Available data:
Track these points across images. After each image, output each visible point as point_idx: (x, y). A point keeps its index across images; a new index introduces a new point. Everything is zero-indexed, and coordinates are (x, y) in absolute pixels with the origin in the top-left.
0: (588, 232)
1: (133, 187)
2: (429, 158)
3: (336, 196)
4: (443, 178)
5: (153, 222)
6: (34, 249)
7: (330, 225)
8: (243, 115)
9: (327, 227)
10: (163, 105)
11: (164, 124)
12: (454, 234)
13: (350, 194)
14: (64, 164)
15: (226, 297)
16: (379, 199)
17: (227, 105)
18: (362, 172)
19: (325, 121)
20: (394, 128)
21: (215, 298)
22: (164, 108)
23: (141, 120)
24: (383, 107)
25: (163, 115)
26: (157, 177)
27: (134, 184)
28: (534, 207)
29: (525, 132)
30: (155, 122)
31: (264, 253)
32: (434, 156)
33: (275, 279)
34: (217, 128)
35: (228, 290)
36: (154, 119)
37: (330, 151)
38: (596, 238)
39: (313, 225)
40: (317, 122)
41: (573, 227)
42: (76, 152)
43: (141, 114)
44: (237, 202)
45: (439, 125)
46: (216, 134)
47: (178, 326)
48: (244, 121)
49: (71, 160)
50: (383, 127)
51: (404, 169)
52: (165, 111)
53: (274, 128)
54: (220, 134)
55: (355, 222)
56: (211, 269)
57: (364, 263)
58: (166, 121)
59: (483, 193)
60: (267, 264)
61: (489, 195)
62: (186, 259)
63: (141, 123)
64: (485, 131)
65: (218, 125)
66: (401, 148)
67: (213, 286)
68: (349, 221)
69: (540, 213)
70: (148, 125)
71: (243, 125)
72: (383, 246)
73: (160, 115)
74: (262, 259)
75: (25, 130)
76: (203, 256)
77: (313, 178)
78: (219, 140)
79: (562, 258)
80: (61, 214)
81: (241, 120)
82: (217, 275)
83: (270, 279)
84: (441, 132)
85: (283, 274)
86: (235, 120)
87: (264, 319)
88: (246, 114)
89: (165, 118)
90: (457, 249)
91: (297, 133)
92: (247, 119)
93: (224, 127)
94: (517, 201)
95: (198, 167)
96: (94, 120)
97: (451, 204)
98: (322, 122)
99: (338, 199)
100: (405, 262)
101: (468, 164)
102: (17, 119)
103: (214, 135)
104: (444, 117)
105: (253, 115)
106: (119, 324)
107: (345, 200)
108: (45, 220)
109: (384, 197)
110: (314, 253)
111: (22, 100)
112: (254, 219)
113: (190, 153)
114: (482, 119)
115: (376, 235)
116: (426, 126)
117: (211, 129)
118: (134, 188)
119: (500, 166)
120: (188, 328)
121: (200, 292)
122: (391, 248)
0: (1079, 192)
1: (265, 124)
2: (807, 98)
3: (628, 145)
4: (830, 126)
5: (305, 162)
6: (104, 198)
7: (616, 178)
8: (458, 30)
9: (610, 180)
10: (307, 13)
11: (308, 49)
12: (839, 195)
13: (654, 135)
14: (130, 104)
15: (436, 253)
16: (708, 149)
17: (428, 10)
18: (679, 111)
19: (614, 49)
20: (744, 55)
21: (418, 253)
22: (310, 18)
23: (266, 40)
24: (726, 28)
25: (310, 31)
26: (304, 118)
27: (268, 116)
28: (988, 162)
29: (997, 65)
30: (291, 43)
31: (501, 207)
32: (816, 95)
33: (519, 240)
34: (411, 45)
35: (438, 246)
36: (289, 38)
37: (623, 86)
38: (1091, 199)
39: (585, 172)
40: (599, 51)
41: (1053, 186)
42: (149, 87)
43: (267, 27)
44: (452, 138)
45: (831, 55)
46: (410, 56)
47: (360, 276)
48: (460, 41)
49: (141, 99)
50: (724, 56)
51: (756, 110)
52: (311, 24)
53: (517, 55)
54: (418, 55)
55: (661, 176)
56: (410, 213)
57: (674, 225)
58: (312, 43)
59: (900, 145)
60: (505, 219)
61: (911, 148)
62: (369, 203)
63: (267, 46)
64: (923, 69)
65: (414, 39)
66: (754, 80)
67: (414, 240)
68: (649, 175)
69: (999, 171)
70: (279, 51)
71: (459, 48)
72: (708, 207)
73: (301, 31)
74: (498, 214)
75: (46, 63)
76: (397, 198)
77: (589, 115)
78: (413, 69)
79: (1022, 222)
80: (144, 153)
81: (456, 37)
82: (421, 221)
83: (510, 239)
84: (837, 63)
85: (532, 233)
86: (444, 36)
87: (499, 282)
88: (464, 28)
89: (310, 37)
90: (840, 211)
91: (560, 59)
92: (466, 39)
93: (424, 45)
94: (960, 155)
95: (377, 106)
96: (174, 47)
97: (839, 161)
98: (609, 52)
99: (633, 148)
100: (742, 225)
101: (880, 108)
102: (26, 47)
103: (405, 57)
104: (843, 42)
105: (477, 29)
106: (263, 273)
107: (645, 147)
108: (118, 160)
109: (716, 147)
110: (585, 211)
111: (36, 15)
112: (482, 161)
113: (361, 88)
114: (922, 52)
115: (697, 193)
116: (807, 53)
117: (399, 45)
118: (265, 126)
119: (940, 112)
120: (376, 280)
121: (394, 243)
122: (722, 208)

Action item:
Rewrite all of the items above as a numbered list, leaving out any blank lines.

Response area:
1. Track these points across images. After each image, output each visible point as point_idx: (x, y). A point keeps its index across images; a new index introduces a new point. Everything is zero-indexed, and coordinates are (x, y) in absolute pixels with the origin in the top-left.
2. 0: (588, 232)
3. 1: (133, 187)
4. 2: (429, 158)
5. 3: (336, 196)
6. 4: (443, 178)
7. 5: (153, 222)
8. 6: (34, 249)
9. 7: (330, 225)
10. 8: (243, 115)
11. 9: (327, 227)
12. 10: (163, 105)
13. 11: (164, 124)
14. 12: (454, 234)
15. 13: (350, 194)
16. 14: (64, 164)
17. 15: (226, 297)
18. 16: (379, 199)
19. 17: (227, 105)
20. 18: (362, 172)
21. 19: (325, 121)
22. 20: (394, 128)
23. 21: (215, 298)
24. 22: (164, 108)
25. 23: (141, 120)
26. 24: (383, 107)
27. 25: (163, 115)
28. 26: (157, 177)
29. 27: (134, 184)
30. 28: (534, 207)
31. 29: (525, 132)
32. 30: (155, 122)
33. 31: (264, 253)
34. 32: (434, 156)
35. 33: (275, 279)
36. 34: (217, 128)
37. 35: (228, 290)
38. 36: (154, 119)
39. 37: (330, 151)
40. 38: (596, 238)
41. 39: (313, 225)
42. 40: (317, 122)
43. 41: (573, 227)
44. 42: (76, 152)
45. 43: (141, 114)
46. 44: (237, 202)
47. 45: (439, 125)
48. 46: (216, 134)
49. 47: (178, 326)
50. 48: (244, 121)
51. 49: (71, 160)
52. 50: (383, 127)
53. 51: (404, 169)
54. 52: (165, 111)
55. 53: (274, 128)
56. 54: (220, 134)
57. 55: (355, 222)
58. 56: (211, 269)
59. 57: (364, 263)
60. 58: (166, 121)
61. 59: (483, 193)
62. 60: (267, 264)
63. 61: (489, 195)
64. 62: (186, 259)
65. 63: (141, 123)
66. 64: (485, 131)
67. 65: (218, 125)
68. 66: (401, 148)
69. 67: (213, 286)
70. 68: (349, 221)
71. 69: (540, 213)
72. 70: (148, 125)
73. 71: (243, 125)
74. 72: (383, 246)
75. 73: (160, 115)
76. 74: (262, 259)
77. 75: (25, 130)
78. 76: (203, 256)
79. 77: (313, 178)
80. 78: (219, 140)
81. 79: (562, 258)
82. 80: (61, 214)
83. 81: (241, 120)
84. 82: (217, 275)
85. 83: (270, 279)
86. 84: (441, 132)
87. 85: (283, 274)
88. 86: (235, 120)
89. 87: (264, 319)
90. 88: (246, 114)
91. 89: (165, 118)
92. 90: (457, 249)
93. 91: (297, 133)
94. 92: (247, 119)
95. 93: (224, 127)
96. 94: (517, 201)
97. 95: (198, 167)
98. 96: (94, 120)
99. 97: (451, 204)
100. 98: (322, 122)
101. 99: (338, 199)
102. 100: (405, 262)
103. 101: (468, 164)
104. 102: (17, 119)
105. 103: (214, 135)
106. 104: (444, 117)
107. 105: (253, 115)
108. 106: (119, 324)
109. 107: (345, 200)
110. 108: (45, 220)
111. 109: (384, 197)
112. 110: (314, 253)
113. 111: (22, 100)
114. 112: (254, 219)
115. 113: (190, 153)
116. 114: (482, 119)
117. 115: (376, 235)
118. 116: (426, 126)
119. 117: (211, 129)
120. 118: (134, 188)
121. 119: (500, 166)
122. 120: (188, 328)
123. 121: (200, 292)
124. 122: (391, 248)
125. 0: (1079, 192)
126. 1: (265, 124)
127. 2: (807, 98)
128. 3: (628, 145)
129. 4: (830, 126)
130. 5: (305, 162)
131. 6: (104, 198)
132. 7: (616, 178)
133. 8: (458, 30)
134. 9: (610, 180)
135. 10: (307, 13)
136. 11: (308, 49)
137. 12: (839, 195)
138. 13: (654, 135)
139. 14: (130, 104)
140. 15: (436, 253)
141. 16: (708, 149)
142. 17: (428, 10)
143. 18: (679, 111)
144. 19: (614, 49)
145. 20: (744, 55)
146. 21: (418, 253)
147. 22: (310, 18)
148. 23: (266, 40)
149. 24: (726, 28)
150. 25: (310, 31)
151. 26: (304, 118)
152. 27: (268, 116)
153. 28: (988, 162)
154. 29: (997, 65)
155. 30: (291, 43)
156. 31: (501, 207)
157. 32: (816, 95)
158. 33: (519, 240)
159. 34: (411, 45)
160. 35: (438, 246)
161. 36: (289, 38)
162. 37: (623, 86)
163. 38: (1091, 199)
164. 39: (585, 172)
165. 40: (599, 51)
166. 41: (1053, 186)
167. 42: (149, 87)
168. 43: (267, 27)
169. 44: (452, 138)
170. 45: (831, 55)
171. 46: (410, 56)
172. 47: (360, 276)
173. 48: (460, 41)
174. 49: (141, 99)
175. 50: (724, 56)
176. 51: (756, 110)
177. 52: (311, 24)
178. 53: (517, 55)
179. 54: (418, 55)
180. 55: (661, 176)
181. 56: (410, 213)
182. 57: (674, 225)
183. 58: (312, 43)
184. 59: (900, 145)
185. 60: (505, 219)
186. 61: (911, 148)
187. 62: (369, 203)
188. 63: (267, 46)
189. 64: (923, 69)
190. 65: (414, 39)
191. 66: (754, 80)
192. 67: (414, 240)
193. 68: (649, 175)
194. 69: (999, 171)
195. 70: (279, 51)
196. 71: (459, 48)
197. 72: (708, 207)
198. 73: (301, 31)
199. 74: (498, 214)
200. 75: (46, 63)
201. 76: (397, 198)
202. 77: (589, 115)
203. 78: (413, 69)
204. 79: (1022, 222)
205. 80: (144, 153)
206. 81: (456, 37)
207. 82: (421, 221)
208. 83: (510, 239)
209. 84: (837, 63)
210. 85: (532, 233)
211. 86: (444, 36)
212. 87: (499, 282)
213. 88: (464, 28)
214. 89: (310, 37)
215. 90: (840, 211)
216. 91: (560, 59)
217. 92: (466, 39)
218. 93: (424, 45)
219. 94: (960, 155)
220. 95: (377, 106)
221. 96: (174, 47)
222. 97: (839, 161)
223. 98: (609, 52)
224. 99: (633, 148)
225. 100: (742, 225)
226. 101: (880, 108)
227. 102: (26, 47)
228. 103: (405, 57)
229. 104: (843, 42)
230. 105: (477, 29)
231. 106: (263, 273)
232. 107: (645, 147)
233. 108: (118, 160)
234. 109: (716, 147)
235. 110: (585, 211)
236. 111: (36, 15)
237. 112: (482, 161)
238. 113: (361, 88)
239. 114: (922, 52)
240. 115: (697, 193)
241. 116: (807, 53)
242. 117: (399, 45)
243. 118: (265, 126)
244. 119: (940, 112)
245. 120: (376, 280)
246. 121: (394, 243)
247. 122: (722, 208)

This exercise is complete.